During a Facebook Live event, Smith College staff member Rachel Simmons explained that an abundance of social commitments cause Gen Zers to dilute the quality of time they spend with others, making it harder to make and keep friends and easier to feel socially isolated.
When individuals who've grown up so emotionally siloed hit the workforce, they may have trouble adjusting to their roles. Although they know how to put their best foot forward, they still miss out on building happy and lasting impressions. The last thing employers want is an employee completely unequipped with soft skills, but that's what some Gen Z employees bring: minimal conflict-to-resolution exposure and little to no eagerness to mature and evolve.
These are highly intelligent young people, but they've learned the best way to avoid social pressures (like bullying or online humiliation) is withdrawal. Thus, compared to years past, many students are now growing up educated in cyberschools or in the home, which can lead to potential adjustment periods when faced with job structure.

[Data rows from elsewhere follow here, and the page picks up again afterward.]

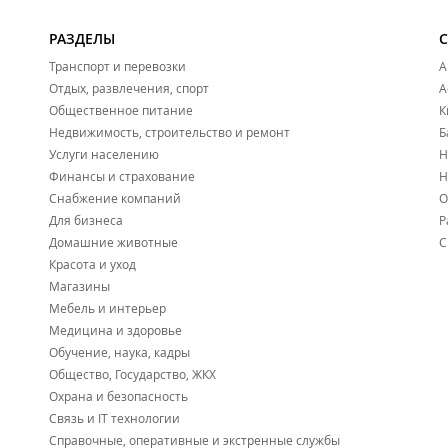
РАЗДЕЛЫ
Транспорт и перевозки
А
Отдых, развлечения, спорт
А
Общественное питание
К
Недвижимость, строительство и ремонт
Б
Услуги населению
Н
Финансы и страхование
Н
Снабжение компаний
О
Для бизнеса
Р
Домашние животные
С
Красота и уход
Магазины
Мебель и интерьер
Медицина и здоровье
Обучение, наука, кадры
Общество, Государство, ЖКХ
Охрана и безопасность
Связь и IT технологии
Справочные, оперативные и экстренные службы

That said, Gen Zers are also an optimistic bunch. Employers can benefit from Gen Z's can-do attitude by cultivating a work environment that recognizes their needs and works to properly address them.

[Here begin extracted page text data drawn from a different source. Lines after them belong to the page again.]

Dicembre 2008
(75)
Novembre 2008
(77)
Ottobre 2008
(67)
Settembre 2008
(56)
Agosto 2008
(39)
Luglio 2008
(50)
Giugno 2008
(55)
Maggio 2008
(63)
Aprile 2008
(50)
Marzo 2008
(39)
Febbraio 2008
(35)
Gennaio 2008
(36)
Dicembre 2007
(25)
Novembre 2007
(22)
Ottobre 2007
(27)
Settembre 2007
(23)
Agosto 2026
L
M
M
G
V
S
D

How to make a Gen Z-friendly work zone
1. Take it from the top.
Appealing to Gen Z workers has to start at the source. Focus on initial training protocols in the onboarding processes that introduce all employees to different work styles and soft skills – this kind of culture is vital for success. In the case of the latter, 44 percent of leaders lamented to Adecco that they felt incoming trainees weren't wowing them with soft skills, traits a Hay Group study believes can improve performance by nearly a third.
Business leaders and company trainers are already setting expectations during this training period; they just need to ensure that training is tailored to the messages Gen Z needs to hear in order to succeed at their company.
2. Don't put feedback on the back burner.
Once in place, build on these engagement and cross-pollination measures with regular and constructive feedback. For instance, a manager might want to set up regular leadership check-ins to talk about how a group project is going. Constant give-and-take will establish honest rapport and show everyone how to produce high-level work without feeling overwhelmed or socially uncomfortable. At the same time, employers can feed Gen Z employees the bite-sized projects they're accustomed to working on solo.
Not only will this help Gen Zers accept ideas and fill in performance and knowledge gaps, but it will also encourage intergenerational communication. Because the majority of workplaces include a mix of Gen Zers, millennials, Gen Xers and baby boomers, having the ability to interact one on one imparts value to both the individuals and the organization.
Ultimately, businesses must be ready to look at working life through a different lens. Gen Zers are entering the workforce, and your company isn't exempt. Learn what makes this new generation tick and get your current team to do the same. You (and your bottom line) will be grateful for it.